For orthopedic problems, the time-honored radiograph still remains the initial imaging investigation in today’s practice. Too often, more expensive and advanced imaging modalities are requested first, even when the diagnosis can be made on
the basis of the plain film. This is poor clinical practice, and it reflects a lack of training and common sense. Radiographs are readily available, technically easy to perform, and give an overview of bone and joint lesions. It is the imaging investigation of choice for the detection of fractures and dislocations and also for the diagnosis of bone tumors and many other bone conditions. CT should be considered a supplementary examination to radiographs and is helpful when radiographs are equivocal or findings are subtle. CT is particularly suited for complex skeletal anatomy, for example, the spine, scapula, pelvis, and hindfoot.

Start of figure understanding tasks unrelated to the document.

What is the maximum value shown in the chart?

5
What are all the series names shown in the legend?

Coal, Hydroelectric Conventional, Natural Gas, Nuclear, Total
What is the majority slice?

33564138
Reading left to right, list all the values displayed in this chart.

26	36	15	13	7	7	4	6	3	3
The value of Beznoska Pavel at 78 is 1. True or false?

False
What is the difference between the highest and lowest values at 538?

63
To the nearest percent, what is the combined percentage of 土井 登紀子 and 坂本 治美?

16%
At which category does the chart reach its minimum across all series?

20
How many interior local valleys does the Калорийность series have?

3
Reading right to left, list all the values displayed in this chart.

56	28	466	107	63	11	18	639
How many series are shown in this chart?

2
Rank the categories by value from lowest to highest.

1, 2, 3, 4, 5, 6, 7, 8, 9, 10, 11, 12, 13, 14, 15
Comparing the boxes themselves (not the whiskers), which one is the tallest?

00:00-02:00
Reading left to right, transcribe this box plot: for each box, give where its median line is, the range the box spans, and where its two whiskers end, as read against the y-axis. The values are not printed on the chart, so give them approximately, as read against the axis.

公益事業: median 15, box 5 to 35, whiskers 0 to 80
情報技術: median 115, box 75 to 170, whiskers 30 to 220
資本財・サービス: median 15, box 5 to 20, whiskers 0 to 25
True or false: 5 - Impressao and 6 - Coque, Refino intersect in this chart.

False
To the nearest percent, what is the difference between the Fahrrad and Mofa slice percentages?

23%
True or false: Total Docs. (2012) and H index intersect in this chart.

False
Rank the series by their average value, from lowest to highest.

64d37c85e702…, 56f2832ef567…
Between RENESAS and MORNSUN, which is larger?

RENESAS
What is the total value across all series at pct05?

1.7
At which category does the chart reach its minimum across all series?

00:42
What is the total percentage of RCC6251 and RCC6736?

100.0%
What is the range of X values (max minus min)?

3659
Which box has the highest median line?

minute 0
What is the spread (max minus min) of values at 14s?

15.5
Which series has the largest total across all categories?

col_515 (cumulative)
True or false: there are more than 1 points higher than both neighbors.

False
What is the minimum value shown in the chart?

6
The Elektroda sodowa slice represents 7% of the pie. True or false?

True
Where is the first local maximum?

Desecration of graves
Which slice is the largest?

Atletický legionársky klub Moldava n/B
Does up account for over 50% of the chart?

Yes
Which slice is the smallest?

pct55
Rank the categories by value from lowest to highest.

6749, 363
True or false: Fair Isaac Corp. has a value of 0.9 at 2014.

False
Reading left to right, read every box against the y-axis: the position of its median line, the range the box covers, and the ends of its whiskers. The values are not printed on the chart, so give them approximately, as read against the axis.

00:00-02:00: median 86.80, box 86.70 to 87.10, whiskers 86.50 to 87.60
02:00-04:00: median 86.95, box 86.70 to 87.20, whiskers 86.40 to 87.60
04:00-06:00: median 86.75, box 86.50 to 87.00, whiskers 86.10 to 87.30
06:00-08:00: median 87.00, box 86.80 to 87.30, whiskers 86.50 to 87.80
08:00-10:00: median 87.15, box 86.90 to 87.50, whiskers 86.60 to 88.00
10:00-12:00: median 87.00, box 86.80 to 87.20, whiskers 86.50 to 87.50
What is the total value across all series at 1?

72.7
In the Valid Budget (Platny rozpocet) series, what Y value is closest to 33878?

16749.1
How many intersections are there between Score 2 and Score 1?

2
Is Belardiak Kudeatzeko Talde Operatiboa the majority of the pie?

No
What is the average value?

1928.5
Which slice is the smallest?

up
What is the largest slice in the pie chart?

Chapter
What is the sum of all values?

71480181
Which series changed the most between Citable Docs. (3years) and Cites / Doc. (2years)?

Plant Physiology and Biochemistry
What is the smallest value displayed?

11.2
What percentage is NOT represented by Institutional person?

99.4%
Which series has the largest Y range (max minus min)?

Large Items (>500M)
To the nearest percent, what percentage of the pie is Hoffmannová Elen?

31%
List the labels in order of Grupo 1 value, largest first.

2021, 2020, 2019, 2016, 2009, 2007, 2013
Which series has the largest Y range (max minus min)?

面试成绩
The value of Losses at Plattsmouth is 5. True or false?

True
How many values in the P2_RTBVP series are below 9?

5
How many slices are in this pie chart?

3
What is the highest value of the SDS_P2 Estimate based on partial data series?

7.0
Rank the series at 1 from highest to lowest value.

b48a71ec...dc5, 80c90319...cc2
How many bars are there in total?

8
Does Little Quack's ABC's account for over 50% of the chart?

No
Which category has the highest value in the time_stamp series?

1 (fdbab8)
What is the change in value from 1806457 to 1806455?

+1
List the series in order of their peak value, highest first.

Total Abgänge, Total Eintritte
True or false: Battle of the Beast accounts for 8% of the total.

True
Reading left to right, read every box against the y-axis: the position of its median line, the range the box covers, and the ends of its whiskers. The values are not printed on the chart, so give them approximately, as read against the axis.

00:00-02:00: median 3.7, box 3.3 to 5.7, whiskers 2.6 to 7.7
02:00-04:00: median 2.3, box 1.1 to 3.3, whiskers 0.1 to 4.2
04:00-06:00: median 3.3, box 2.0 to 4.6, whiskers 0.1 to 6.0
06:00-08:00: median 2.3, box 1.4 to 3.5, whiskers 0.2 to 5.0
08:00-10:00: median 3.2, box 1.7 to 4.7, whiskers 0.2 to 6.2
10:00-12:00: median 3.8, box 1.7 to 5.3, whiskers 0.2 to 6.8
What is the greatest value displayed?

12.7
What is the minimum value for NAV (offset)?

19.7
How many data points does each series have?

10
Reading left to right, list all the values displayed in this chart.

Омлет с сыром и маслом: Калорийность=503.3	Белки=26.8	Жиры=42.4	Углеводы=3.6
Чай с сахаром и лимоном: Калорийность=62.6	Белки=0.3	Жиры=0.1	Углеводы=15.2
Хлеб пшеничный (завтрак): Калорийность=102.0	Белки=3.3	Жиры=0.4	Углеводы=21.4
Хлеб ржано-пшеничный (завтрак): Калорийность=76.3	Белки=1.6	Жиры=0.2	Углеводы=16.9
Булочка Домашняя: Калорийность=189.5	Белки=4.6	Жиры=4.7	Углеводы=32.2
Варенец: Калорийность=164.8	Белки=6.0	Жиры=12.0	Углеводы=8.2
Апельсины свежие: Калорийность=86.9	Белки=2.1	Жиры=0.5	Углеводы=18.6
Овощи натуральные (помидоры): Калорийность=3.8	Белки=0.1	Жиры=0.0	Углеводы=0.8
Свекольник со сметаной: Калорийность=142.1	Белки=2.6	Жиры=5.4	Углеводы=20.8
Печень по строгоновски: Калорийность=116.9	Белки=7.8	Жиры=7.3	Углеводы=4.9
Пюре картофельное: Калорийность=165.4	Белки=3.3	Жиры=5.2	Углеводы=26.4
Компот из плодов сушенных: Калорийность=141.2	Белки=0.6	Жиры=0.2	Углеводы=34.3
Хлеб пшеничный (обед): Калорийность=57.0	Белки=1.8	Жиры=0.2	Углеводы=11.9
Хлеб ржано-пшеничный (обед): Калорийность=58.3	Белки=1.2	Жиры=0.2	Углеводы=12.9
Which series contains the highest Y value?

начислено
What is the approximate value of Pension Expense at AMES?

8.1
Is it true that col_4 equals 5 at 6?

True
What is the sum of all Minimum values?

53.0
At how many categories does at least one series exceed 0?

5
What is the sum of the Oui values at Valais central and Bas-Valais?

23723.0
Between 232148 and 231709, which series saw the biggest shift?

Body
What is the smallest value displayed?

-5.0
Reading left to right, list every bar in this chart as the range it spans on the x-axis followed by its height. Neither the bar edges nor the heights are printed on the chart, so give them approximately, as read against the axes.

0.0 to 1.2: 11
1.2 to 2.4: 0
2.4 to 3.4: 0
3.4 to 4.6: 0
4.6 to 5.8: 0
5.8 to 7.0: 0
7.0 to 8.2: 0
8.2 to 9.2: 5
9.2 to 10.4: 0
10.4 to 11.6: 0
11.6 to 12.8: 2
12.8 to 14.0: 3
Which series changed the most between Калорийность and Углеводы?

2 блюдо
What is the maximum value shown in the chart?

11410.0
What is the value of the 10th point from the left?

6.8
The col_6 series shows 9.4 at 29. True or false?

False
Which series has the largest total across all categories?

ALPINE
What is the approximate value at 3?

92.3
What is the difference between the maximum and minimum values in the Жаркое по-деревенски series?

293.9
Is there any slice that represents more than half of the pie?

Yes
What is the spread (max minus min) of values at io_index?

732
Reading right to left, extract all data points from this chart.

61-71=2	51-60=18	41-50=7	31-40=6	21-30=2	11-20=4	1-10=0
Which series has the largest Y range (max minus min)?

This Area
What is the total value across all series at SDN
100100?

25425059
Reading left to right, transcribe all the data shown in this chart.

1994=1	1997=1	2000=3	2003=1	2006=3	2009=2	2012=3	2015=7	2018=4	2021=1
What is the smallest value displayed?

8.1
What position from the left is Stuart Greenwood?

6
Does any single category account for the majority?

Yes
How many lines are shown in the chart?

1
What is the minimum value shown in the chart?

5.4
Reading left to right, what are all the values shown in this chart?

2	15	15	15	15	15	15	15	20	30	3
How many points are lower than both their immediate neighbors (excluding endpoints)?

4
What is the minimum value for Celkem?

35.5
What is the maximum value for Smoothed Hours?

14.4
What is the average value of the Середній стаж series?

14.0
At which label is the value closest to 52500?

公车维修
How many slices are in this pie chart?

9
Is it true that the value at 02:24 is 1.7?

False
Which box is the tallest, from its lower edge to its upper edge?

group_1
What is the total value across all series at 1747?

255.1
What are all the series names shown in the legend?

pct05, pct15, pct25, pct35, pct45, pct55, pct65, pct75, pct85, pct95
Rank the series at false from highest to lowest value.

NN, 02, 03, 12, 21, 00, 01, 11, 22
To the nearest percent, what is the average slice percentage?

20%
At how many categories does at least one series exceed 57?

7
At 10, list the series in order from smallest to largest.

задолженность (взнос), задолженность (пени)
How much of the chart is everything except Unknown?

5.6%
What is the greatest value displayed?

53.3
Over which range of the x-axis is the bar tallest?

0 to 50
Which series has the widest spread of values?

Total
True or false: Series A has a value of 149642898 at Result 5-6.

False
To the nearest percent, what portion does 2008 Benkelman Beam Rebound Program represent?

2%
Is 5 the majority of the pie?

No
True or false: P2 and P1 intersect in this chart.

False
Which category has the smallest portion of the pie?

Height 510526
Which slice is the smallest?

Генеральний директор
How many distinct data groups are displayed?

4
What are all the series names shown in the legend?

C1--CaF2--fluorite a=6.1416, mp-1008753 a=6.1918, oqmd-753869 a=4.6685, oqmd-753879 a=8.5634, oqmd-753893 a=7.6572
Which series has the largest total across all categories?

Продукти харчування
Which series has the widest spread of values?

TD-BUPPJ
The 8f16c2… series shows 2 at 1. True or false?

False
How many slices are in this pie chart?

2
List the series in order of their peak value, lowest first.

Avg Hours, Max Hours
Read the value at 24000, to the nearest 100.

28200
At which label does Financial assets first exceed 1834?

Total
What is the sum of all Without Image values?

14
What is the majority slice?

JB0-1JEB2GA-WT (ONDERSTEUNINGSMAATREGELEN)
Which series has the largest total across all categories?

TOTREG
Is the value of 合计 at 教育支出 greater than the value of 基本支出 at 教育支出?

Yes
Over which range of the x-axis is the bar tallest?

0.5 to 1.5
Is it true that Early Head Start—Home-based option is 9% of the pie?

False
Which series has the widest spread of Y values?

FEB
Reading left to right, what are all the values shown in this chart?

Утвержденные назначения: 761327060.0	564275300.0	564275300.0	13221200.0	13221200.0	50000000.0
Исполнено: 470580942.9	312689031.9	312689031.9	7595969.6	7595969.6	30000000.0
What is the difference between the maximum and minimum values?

In pediatric patients, reconstructed 3D CT images are useful for sorting out congenital spinal deformities.

For children and adolescents, ultrasonography can be used in place of MR imaging for many indications, particularly for assessing superficial structures such as tendons, muscles, ligaments, blood vessels, and other soft tissues. However, performing musculoskeletal ultrasonography well entails a rather long and steep
learning curve before technical expertise can be achieved. More advanced techniques such as MR imaging, nuclear medicine imaging, and imaging-guided interventional procedures should be used sparingly.

In fact, less may be better. If in doubt, pause before asking for more imaging and do consult your friendly neighborhood musculoskeletal radiologist.